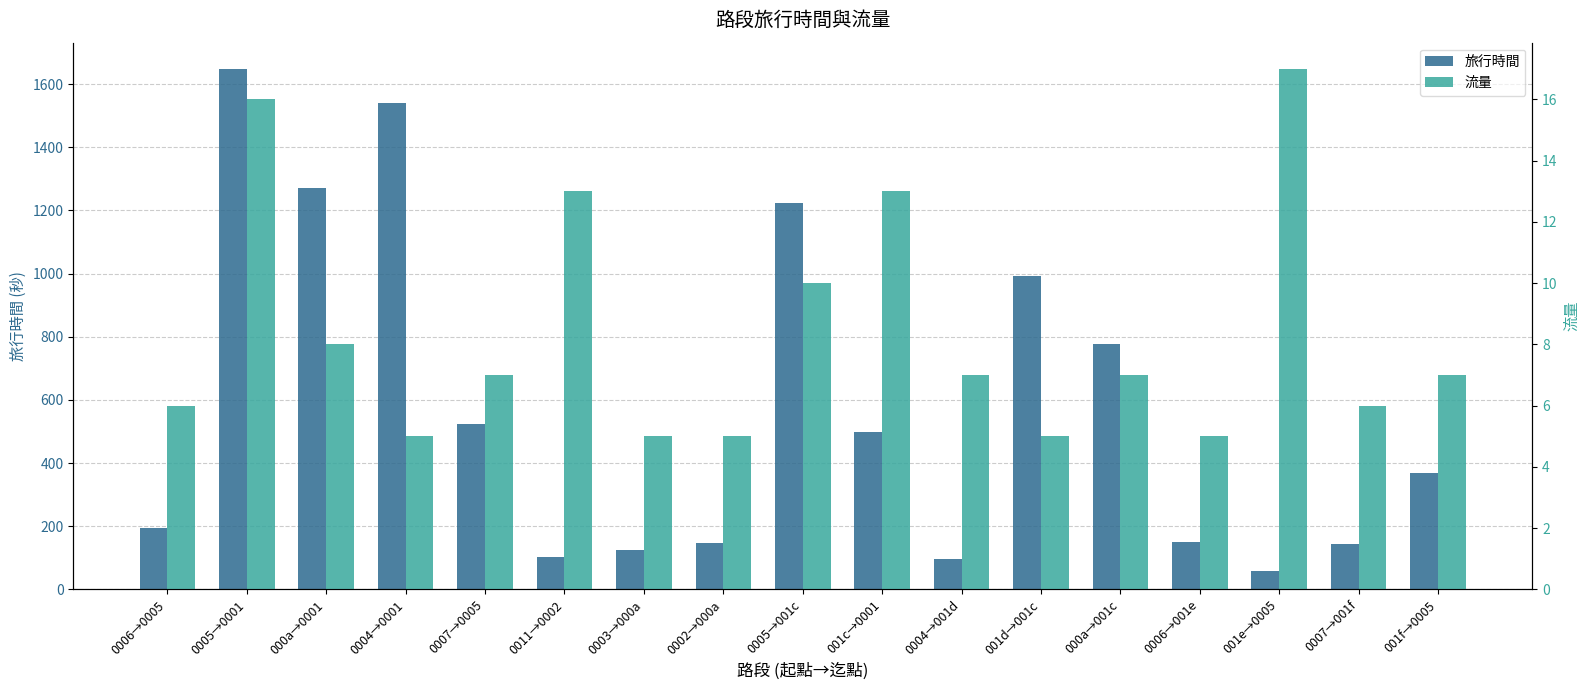

The value of 旅行時間 at 0007→001f is 144. True or false?

True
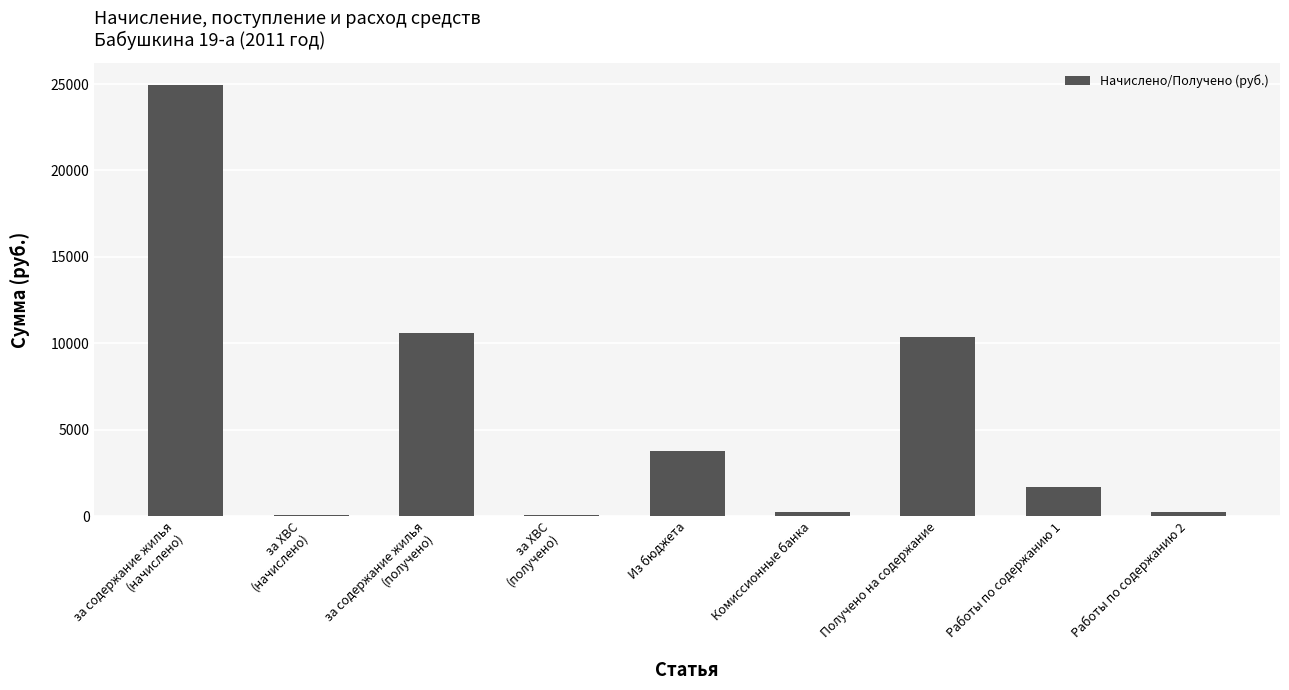

What value does the data have at Получено на содержание?

10387.3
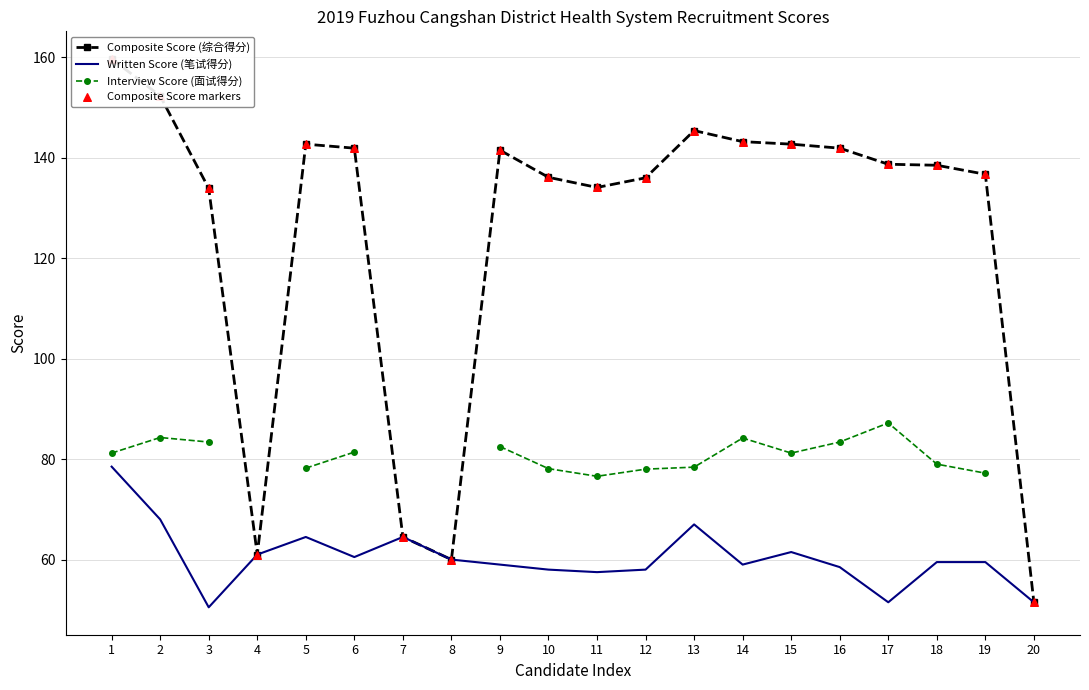

What is the total value across all series at 10?

408.3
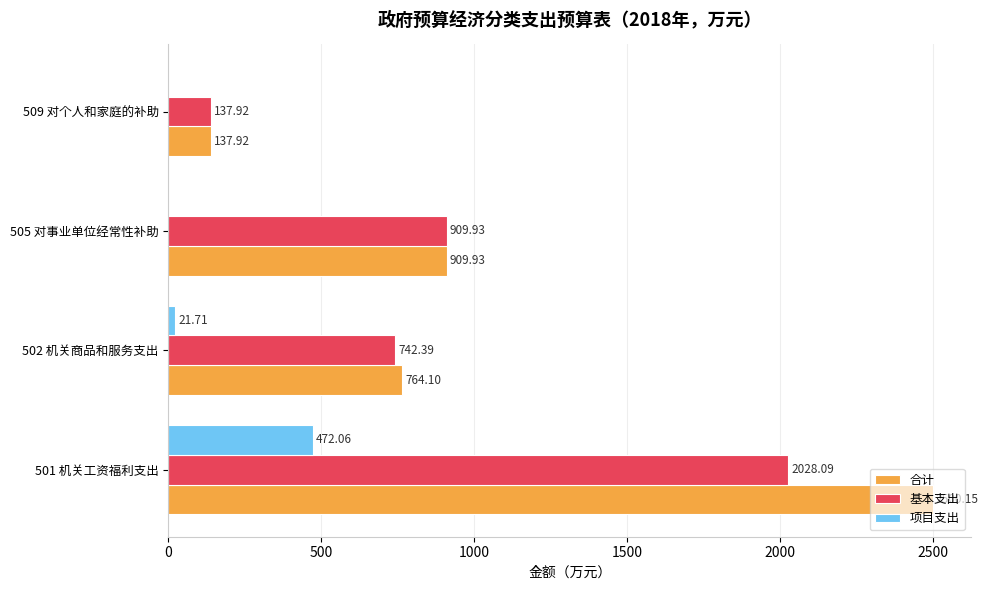

How many values in the 基本支出 series exceed 909?

2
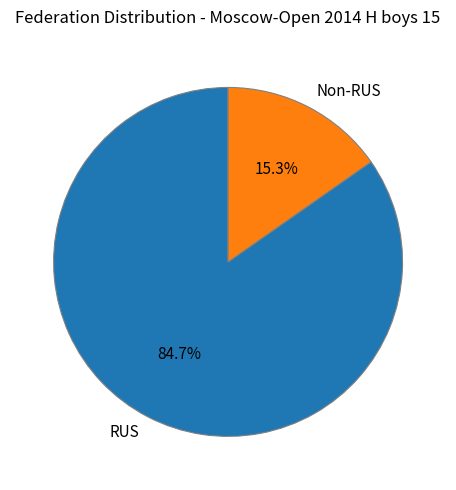

Rank the categories by value from highest to lowest.

RUS, Non-RUS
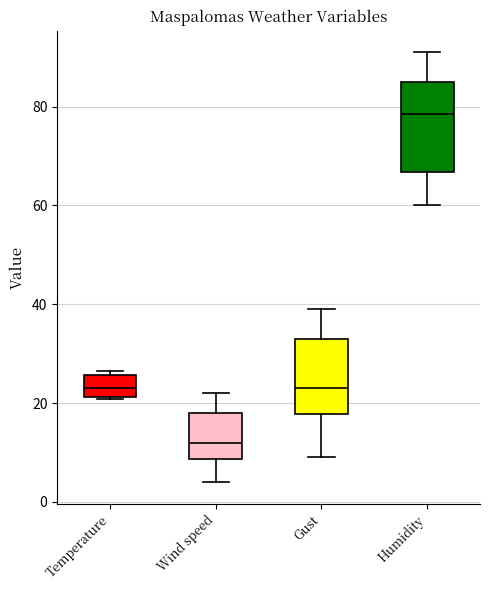

Which box's median line is the highest?

Humidity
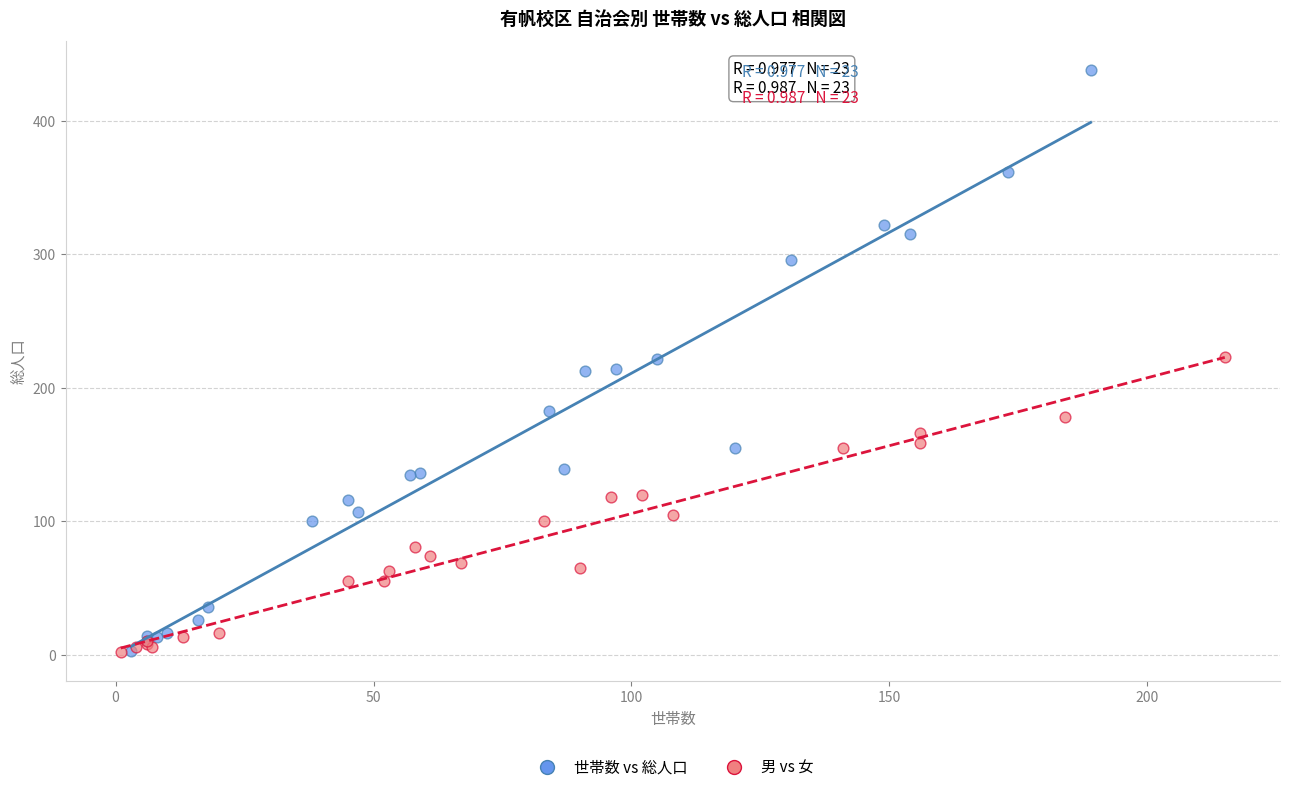

Which series has the largest Y range (max minus min)?

世帯数 vs 総人口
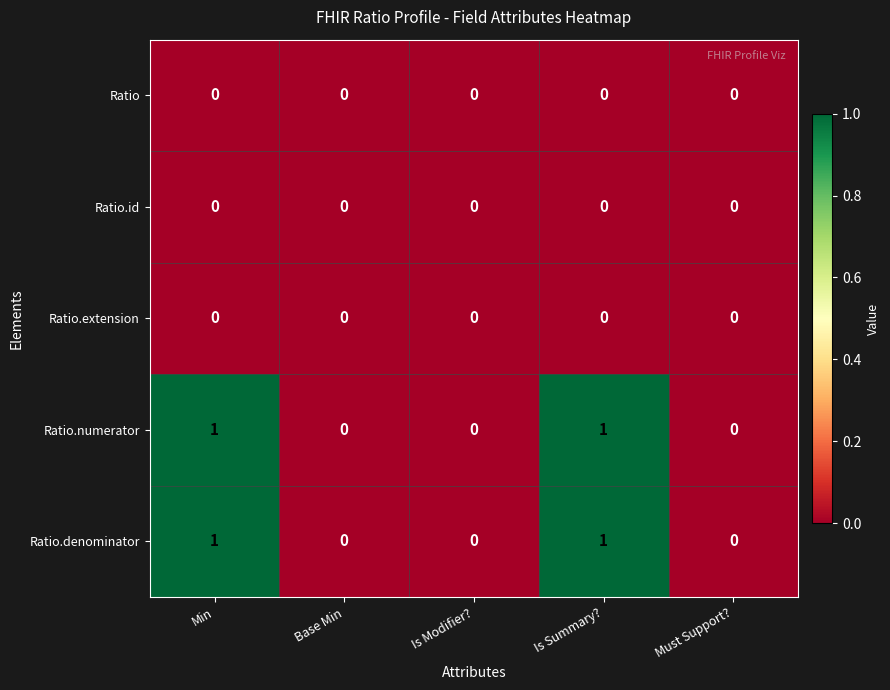

Is it true that Ratio.numerator equals 0 at Must Support??

True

Goal of the exercise >> Please convert all the lines above into a JSON list of strings, one string per line, leaving out the blank lines and the pictures.

Task answer >>
[
  "The value of 旅行時間 at 0007→001f is 144. True or false?",
  "True",
  "What value does the data have at Получено на содержание?",
  "10387.3",
  "What is the total value across all series at 10?",
  "408.3",
  "How many values in the 基本支出 series exceed 909?",
  "2",
  "Rank the categories by value from highest to lowest.",
  "RUS, Non-RUS",
  "Which box's median line is the highest?",
  "Humidity",
  "Which series has the largest Y range (max minus min)?",
  "世帯数 vs 総人口",
  "Is it true that Ratio.numerator equals 0 at Must Support??",
  "True"
]